## Your assignment
Present the lines below as a Markdown table with the columns Row and Text, numbering each nonblank line and skipping the blank ones. Leave the pictures out of the answer.

Chart analysis data:
+++++

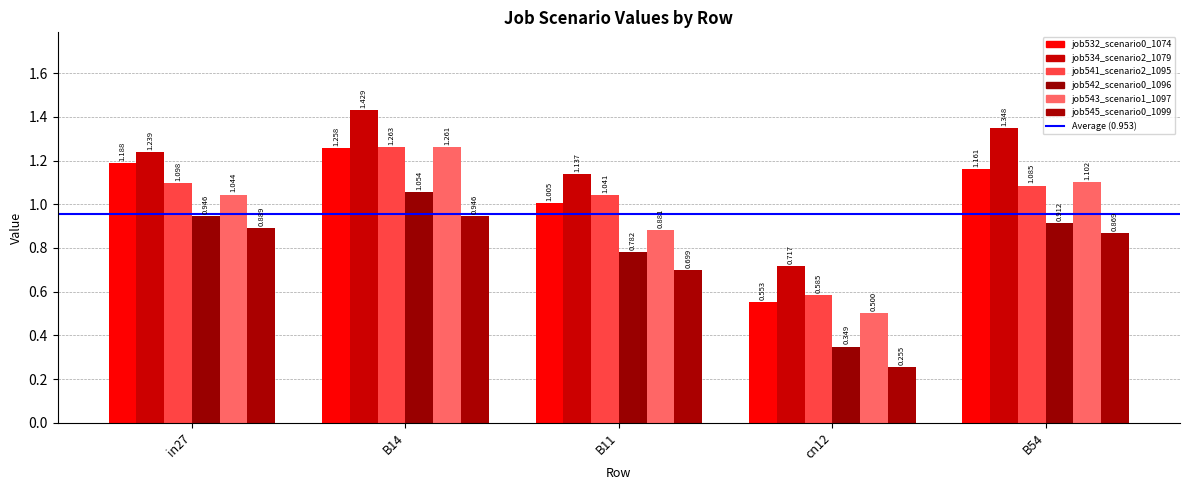

What is the total value across all series at B14?

7.2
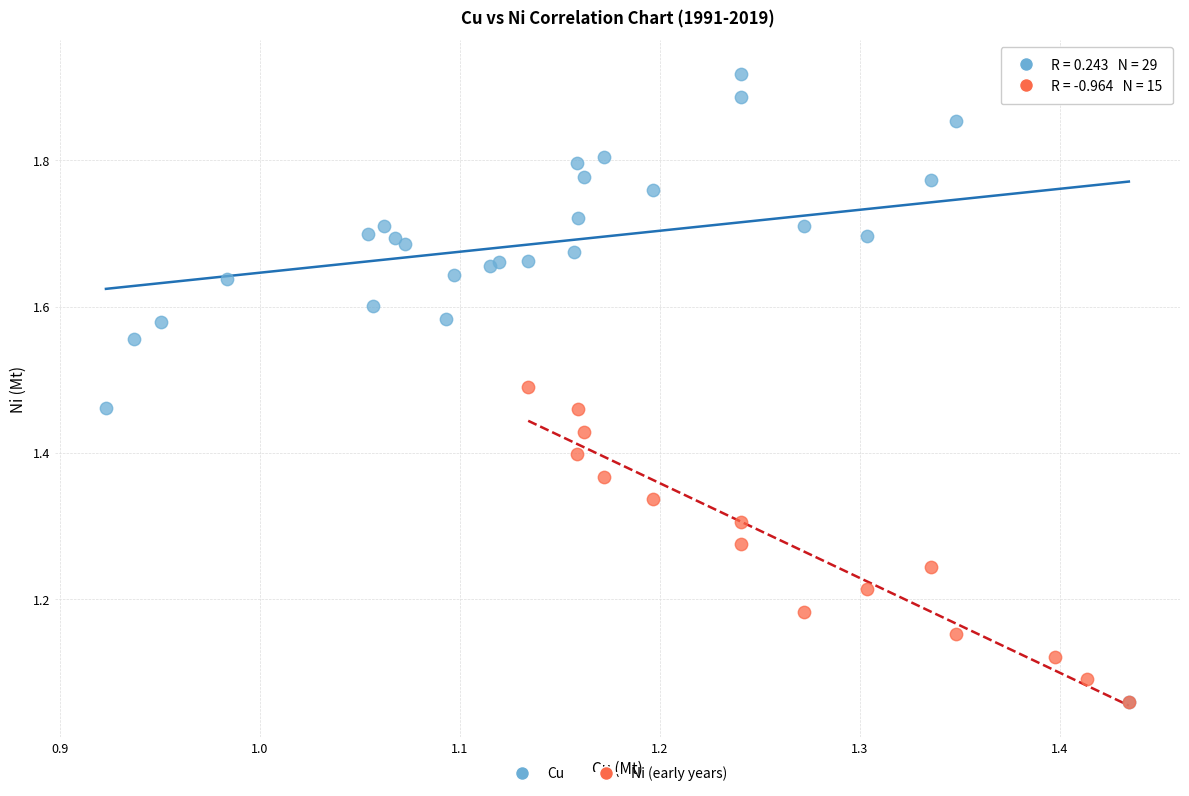

Which series has the widest spread of Y values?

Cu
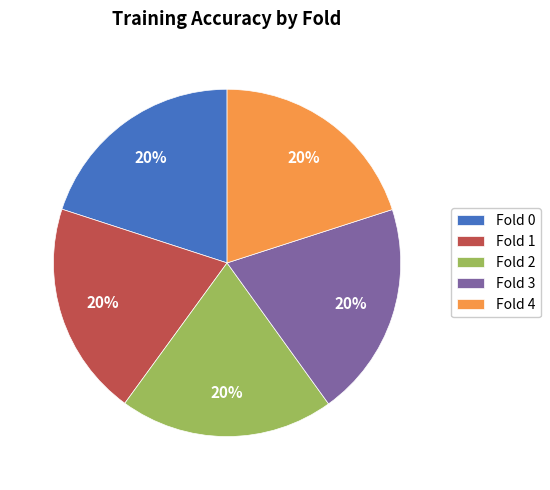

How many slices are in this pie chart?

5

+++++

## Solved problem
| Row | Text |
|---|---|
| 1 | What is the total value across all series at B14? |
| 2 | 7.2 |
| 3 | Which series has the widest spread of Y values? |
| 4 | Cu |
| 5 | How many slices are in this pie chart? |
| 6 | 5 |